Gates Foundation wasn’t named the Institute for Population Control
CLAIM: A video clip shows the original name of the Bill and Melinda Gates Foundation was the Bill and Melinda Gates Institute for Population Control.
AP’S ASSESSMENT: False. The Bill and Melinda Gates Foundation has had the same name since 2000, and grew out of the William H. Gates Foundation. The foundation in 1999 funded an institute at John Hopkins Bloomberg School of Public Health called the Bill & Melinda Gates Institute for Population and Reproductive Health. The clip shows a woman introducing a 2008 lecture at Vassar College by Dr. Laurie Schwab Zabin, the institute’s founding director. The woman mistakenly refers to the institute as the “Institute for Population Control,” but full video from the event shows that Zabin later corrects her and reiterates that it is the “Institute for Population and Reproductive Health.”
THE FACTS: Social media users are sharing the 14-second clip of Vassar’s then-alumni president misspeaking, falsely claiming it is evidence that the foundation co-chaired by the Microsoft founder and his ex-wife was once named the “Institute for Population Control”
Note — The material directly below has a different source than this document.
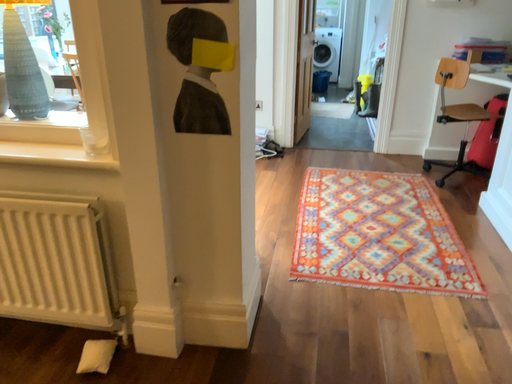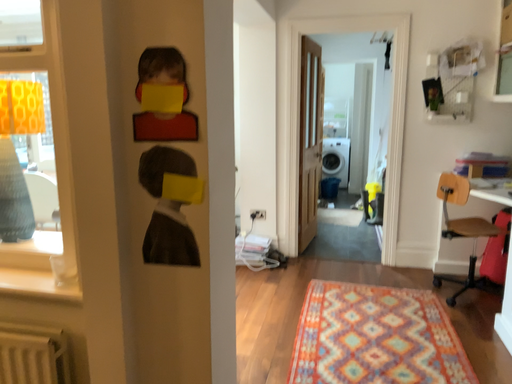
Question: How did the camera likely rotate when shooting the video?

Choices:
 (A) rotated upward
 (B) rotated downward

Answer: (A)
“In 1998, Dr. Zabin became the founding director of the Bill and Melinda Gates Institute for Population Control, with a mission to help developing countries create their own reproductive health policies and programs,” says the speaker in the short video clip, which has more than 238,000 views on Twitter.
“The original name of their ‘foundation,’” reads one Twitter post of the video with more than 8,000 retweets. Another post, which was retweeted more than 3,000 times, says: “Before it was called the Bill and Melinda Gates Foundation it was called something else.”
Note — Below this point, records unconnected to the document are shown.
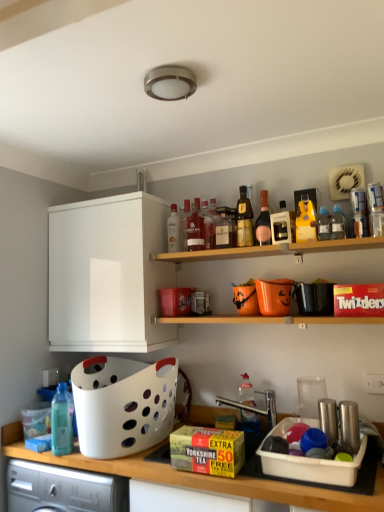
I want to click on translucent glass bottle at center, the sixth bottle from the left, so click(x=223, y=229).

Where is `translucent plastic bottle at center, placed as the 5th bottle when sorted from right to left`? This screenshot has height=512, width=384. translucent plastic bottle at center, placed as the 5th bottle when sorted from right to left is located at coordinates (246, 391).

The width and height of the screenshot is (384, 512). I want to click on shiny metallic cups at right, which appears as the 1th appliance when ordered from the bottom, so click(349, 423).

Find the location of a particular element. yellow matte bottle at upper center, the 10th bottle positioned from the left is located at coordinates (305, 220).

From a real-world perspective, which object rests below the other?

From a 3D spatial view, shiny metallic cups at right, the 2th appliance in the back-to-front sequence, is below.

Is point (325, 287) positioned behind point (344, 421)?

That is True.

Is black plastic bag at upper right, which appears as the 1th appliance when viewed from the back, placed right next to shiny metallic cups at right, which appears as the 1th appliance when ordered from the bottom?

No, black plastic bag at upper right, which appears as the 1th appliance when viewed from the back, is not making contact with shiny metallic cups at right, which appears as the 1th appliance when ordered from the bottom.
While the clip is real footage of the introduction to a lecture on Feb. 7, 2008, the full video on Vassar’s YouTube page shows that the alumni president was later corrected by Zabin in her lecture.
The original video shows Zabin, who is a Vassar alum, speaking about her career, including the founding of the institute and its mission.
At that point, around the 38-minute mark of the video, she notes: “And it is not ‘Population Control,’ that’s a naughty word these days. It’s the Bill & Melinda Gates Institute for Population and Reproductive Health and it’s based in the school and of course, I stayed on as its founding director. But not anymore.”
A spokesperson for the Bill and Melinda Gates Foundation further confirmed neither the foundation nor the institute were titled the “Institute for Population Control.”
The Gateses founded the William H. Gates Foundation in 1994, named for Gates’ father, according to the foundation’s website. Articles from The Associated Press and other news outlets in the 1990s corroborate that this was the name used at the time. A Lexis search for the name found 700 mentions in press releases and articles between 1995 and 2000; “Gates Institute for Population Control” returned zero results. In 2000, the William H. Gates Foundation was merged with the Gates Learning Foundation to form the Bill and Melinda Gates Foundation.
In 1999, the foundation gave a $20 million grant to establish the Bill & Melinda Gates Institute for Population and Reproductive Health at the Johns Hopkins Bloomberg School of Public Health, according to the institute’s website. The institute focuses on research in family planning, reproductive health and population dynamics.
Zabin, a professor at John Hopkins and a leading expert in reproductive health, was the institute’s director until 2002. She passed away of natural causes in 2020 at the age of 94.